Work instructions - Collect every line in the records that contains the word "message", counting only matches with the same upper- and lowercase letters.

Data for review -
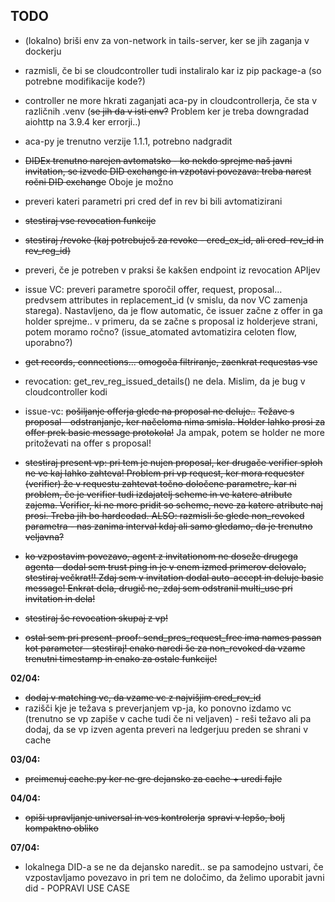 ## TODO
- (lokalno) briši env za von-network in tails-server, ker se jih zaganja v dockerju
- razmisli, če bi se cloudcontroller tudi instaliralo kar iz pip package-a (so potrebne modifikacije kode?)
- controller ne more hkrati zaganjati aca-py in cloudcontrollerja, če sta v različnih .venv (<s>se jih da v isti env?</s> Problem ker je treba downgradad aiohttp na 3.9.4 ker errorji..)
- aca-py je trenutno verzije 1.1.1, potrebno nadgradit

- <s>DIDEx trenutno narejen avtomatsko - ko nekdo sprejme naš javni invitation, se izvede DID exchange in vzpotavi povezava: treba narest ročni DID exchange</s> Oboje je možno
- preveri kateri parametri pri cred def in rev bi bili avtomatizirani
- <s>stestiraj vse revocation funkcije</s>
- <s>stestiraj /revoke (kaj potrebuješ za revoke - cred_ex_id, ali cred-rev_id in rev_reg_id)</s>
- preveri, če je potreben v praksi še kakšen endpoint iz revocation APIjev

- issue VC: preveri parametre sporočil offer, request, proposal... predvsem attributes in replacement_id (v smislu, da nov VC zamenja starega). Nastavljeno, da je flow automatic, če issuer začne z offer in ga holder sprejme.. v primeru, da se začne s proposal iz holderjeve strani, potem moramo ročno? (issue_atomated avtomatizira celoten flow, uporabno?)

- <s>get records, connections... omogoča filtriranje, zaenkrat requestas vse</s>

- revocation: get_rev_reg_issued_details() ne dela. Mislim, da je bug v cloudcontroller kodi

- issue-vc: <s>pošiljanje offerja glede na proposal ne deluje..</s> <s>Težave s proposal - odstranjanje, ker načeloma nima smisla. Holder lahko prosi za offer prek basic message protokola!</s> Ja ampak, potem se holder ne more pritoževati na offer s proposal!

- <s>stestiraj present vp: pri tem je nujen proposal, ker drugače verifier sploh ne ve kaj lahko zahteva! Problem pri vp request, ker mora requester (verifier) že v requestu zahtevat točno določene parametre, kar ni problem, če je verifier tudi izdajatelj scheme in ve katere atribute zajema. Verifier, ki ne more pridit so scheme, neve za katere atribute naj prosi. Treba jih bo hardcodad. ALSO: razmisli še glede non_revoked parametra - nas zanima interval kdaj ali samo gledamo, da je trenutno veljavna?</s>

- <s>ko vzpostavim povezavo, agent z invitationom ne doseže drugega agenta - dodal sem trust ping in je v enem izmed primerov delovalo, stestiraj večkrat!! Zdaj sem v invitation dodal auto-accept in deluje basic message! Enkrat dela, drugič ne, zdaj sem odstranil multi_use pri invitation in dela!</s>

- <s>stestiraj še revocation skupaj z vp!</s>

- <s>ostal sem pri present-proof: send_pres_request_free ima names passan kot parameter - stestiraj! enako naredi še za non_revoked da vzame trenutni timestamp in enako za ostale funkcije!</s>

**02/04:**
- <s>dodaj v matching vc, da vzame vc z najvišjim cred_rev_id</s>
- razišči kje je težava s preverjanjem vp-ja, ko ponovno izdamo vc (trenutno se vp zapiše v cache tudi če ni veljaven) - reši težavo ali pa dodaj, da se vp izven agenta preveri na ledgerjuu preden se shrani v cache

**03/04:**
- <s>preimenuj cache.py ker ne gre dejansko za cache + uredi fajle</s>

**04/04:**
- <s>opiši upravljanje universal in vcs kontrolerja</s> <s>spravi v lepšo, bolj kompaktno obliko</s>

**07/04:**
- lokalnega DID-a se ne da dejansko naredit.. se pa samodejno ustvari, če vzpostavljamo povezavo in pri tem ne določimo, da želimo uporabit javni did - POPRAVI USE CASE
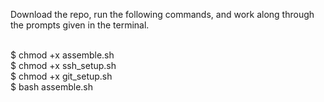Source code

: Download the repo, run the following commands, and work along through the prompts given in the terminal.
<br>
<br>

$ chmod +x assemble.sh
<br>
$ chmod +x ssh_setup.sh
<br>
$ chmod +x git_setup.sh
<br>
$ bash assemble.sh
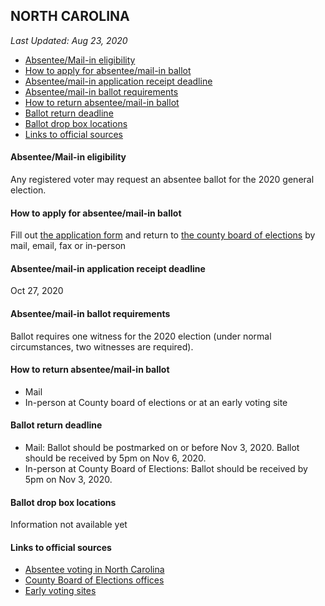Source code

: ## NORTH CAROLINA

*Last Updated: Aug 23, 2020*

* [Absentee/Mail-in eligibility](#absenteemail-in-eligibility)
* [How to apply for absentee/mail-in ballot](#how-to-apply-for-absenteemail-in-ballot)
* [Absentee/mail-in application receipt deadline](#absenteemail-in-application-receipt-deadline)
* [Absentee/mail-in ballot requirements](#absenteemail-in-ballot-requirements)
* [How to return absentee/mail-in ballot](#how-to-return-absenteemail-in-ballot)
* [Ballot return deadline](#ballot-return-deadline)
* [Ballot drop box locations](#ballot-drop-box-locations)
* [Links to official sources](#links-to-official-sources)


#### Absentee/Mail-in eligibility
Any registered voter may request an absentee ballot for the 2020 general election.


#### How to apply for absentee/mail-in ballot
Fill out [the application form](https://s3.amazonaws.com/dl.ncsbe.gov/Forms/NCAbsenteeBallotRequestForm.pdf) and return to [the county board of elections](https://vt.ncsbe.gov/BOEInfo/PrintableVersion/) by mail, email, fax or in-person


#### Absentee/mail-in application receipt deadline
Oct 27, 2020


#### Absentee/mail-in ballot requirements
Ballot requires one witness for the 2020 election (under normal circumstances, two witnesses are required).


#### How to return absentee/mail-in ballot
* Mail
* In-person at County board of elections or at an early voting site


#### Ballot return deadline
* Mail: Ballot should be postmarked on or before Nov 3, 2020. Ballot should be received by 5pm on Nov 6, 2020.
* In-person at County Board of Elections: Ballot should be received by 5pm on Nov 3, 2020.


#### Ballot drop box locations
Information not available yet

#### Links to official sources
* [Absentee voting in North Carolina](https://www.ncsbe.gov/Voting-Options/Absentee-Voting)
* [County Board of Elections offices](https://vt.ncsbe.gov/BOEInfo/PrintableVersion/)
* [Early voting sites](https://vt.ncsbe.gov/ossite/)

Result of this task -
- issue-vc: <s>pošiljanje offerja glede na proposal ne deluje..</s> <s>Težave s proposal - odstranjanje, ker načeloma nima smisla. Holder lahko prosi za offer prek basic message protokola!</s> Ja ampak, potem se holder ne more pritoževati na offer s proposal!
- <s>ko vzpostavim povezavo, agent z invitationom ne doseže drugega agenta - dodal sem trust ping in je v enem izmed primerov delovalo, stestiraj večkrat!! Zdaj sem v invitation dodal auto-accept in deluje basic message! Enkrat dela, drugič ne, zdaj sem odstranil multi_use pri invitation in dela!</s>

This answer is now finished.